We sat quietly for a while. Chollo finished his sandwich and I drank some decaf while he did it. Chollo then wiped his mouth carefully with a paper napkin, put the napkin in the bag the sandwich had come in, and sat back to drink his coffee. There was no hint of pickle juice on his shirt.

"He's such a jelly bean," Chollo said. "He could have his private quarters guarded to make himself feel, like, important."

"And the wedding?"

"Could be the lovely bride is filming in Monaco," Chollo said, "and jetting in just before the event."

"And hubby-to-be is arranging the wedding."

"Sure," Chollo said.

"You believe that?"

"No."

"You think she's in there?"

"Somebody is," Chollo said.

"So we gotta go in."

"Going to be a lot of blood we go in there straight on," Chollo said. "I got no problem with that, but if it is Belson's wife is in there, he might.

"We gotta go in," I said.

"She was a princess, a wonderful mother," Luis said. "She was beautiful and she cared for me beyond all else."

As he spoke, the badly edited film jerked from scene to scene. In many of the scenes, lit by the cheap floodlight bar of his camera, Luis's mother was with men. In one scene she was kissing a man next to a bed when she was filmed. The man had a hand on her butt. The fabric of her short skirt was gathered in his hand. The skirt was hiked nearly hip high. She turned as if frightened, holding her hand to shield her face, gesturing at the camera.

"I used to tease her when she would come home with a date. I would catch her giving them a little kiss and later I would tease her about it. But it was never anything with the men. She always said I was the only one, the man she truly loved."

"And your father?"

Luis shook his head, annoyed. "I had no father," he said.

"Is he alive?"

"I told you," he said, "I have no father."

The film looped back to the beginning, and began its second run-through. The apartment so often pictured seemed no more than a single room. The men pictured were never the same.

"Your mother had a lot of men," Lisa said.

"They were friends. She never loved them."

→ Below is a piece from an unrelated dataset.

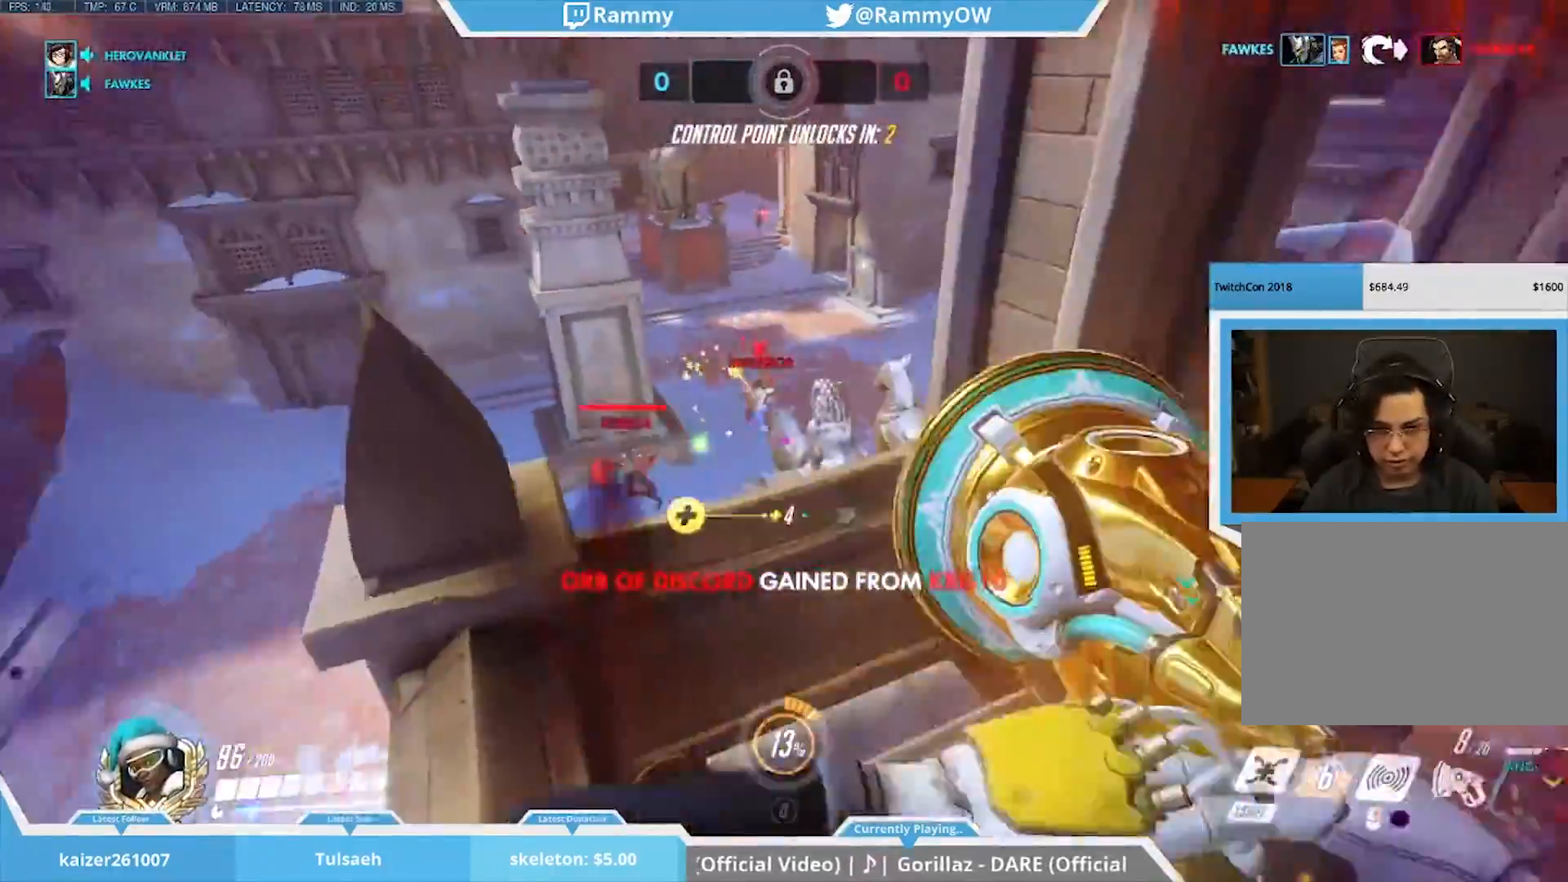
{"keys": ["r"], "mouse": [], "events": [[50, "space", "down"], [133, "space", "up"], [500, "r", "down"]]}
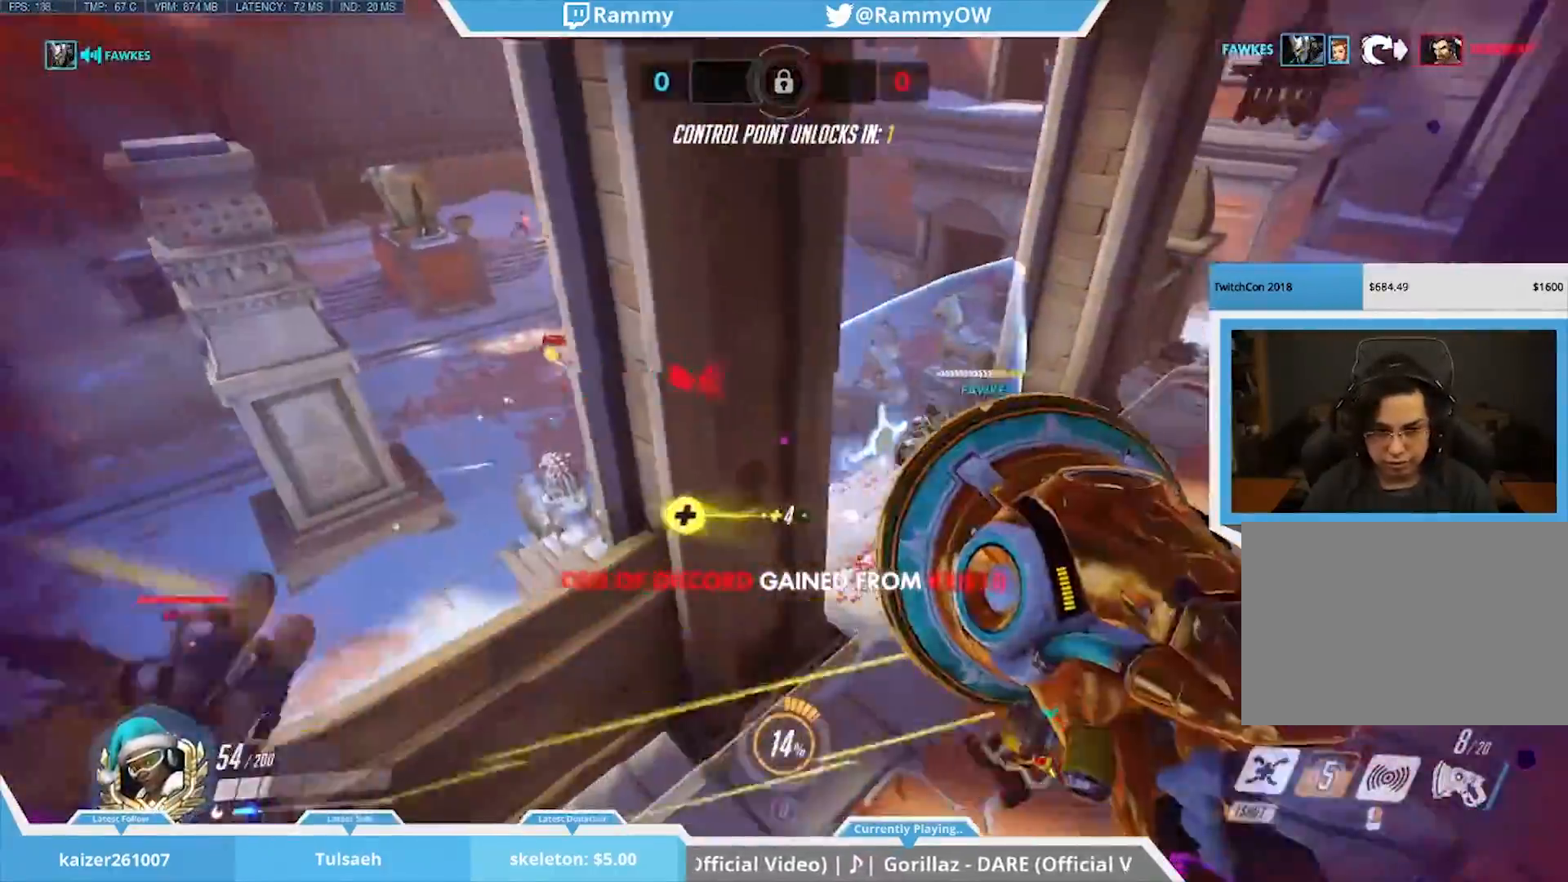
{"keys": ["a", "s"], "mouse": [], "events": [[100, "r", "up"], [233, "a", "down"], [233, "s", "down"]]}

"She had friends in every night?"

Luis stood suddenly, and walked to the far side of the room.

"Did they stay all night?" Lisa asked.

"We will not speak anymore of my mother," Luis said. "We will talk of other things."

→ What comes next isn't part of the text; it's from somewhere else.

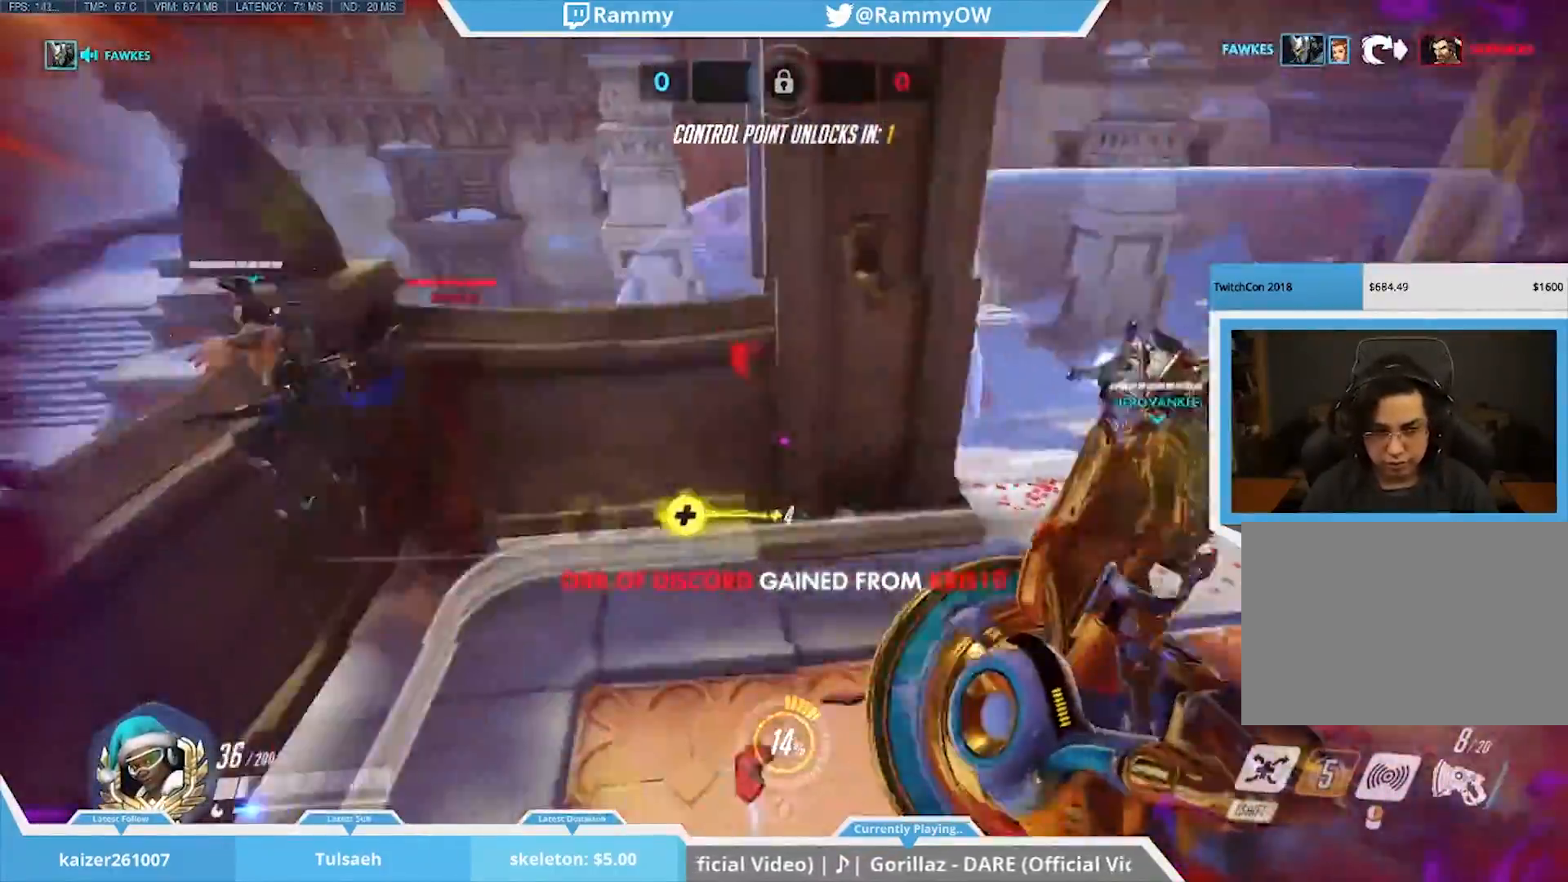
{"keys": ["a", "w", "x"], "mouse": [], "events": [[17, "s", "up"], [117, "r", "down"], [167, "w", "down"], [217, "r", "up"], [250, "x", "down"]]}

He walked back behind the theater flats for a moment. She could feel his weakness, and she could feel her strength.

"Did they stay all night?"

He reappeared. When he spoke his voice was low and firm and dangerous, like a movie villain.

"We will talk of us, now," he said.

"Your mother was a hooker, wasn't she?" Lisa said.

Luis whirled toward her and slapped her hard across the face; she fell to her hands and knees. Her head ringing. And, from that position she heard herself laughing.

"She was, wasn't she? She was."

And then Luis was on his knees beside her crying, his arms around her.

"I am sorry, Angel, I am sorry. I am so sorry."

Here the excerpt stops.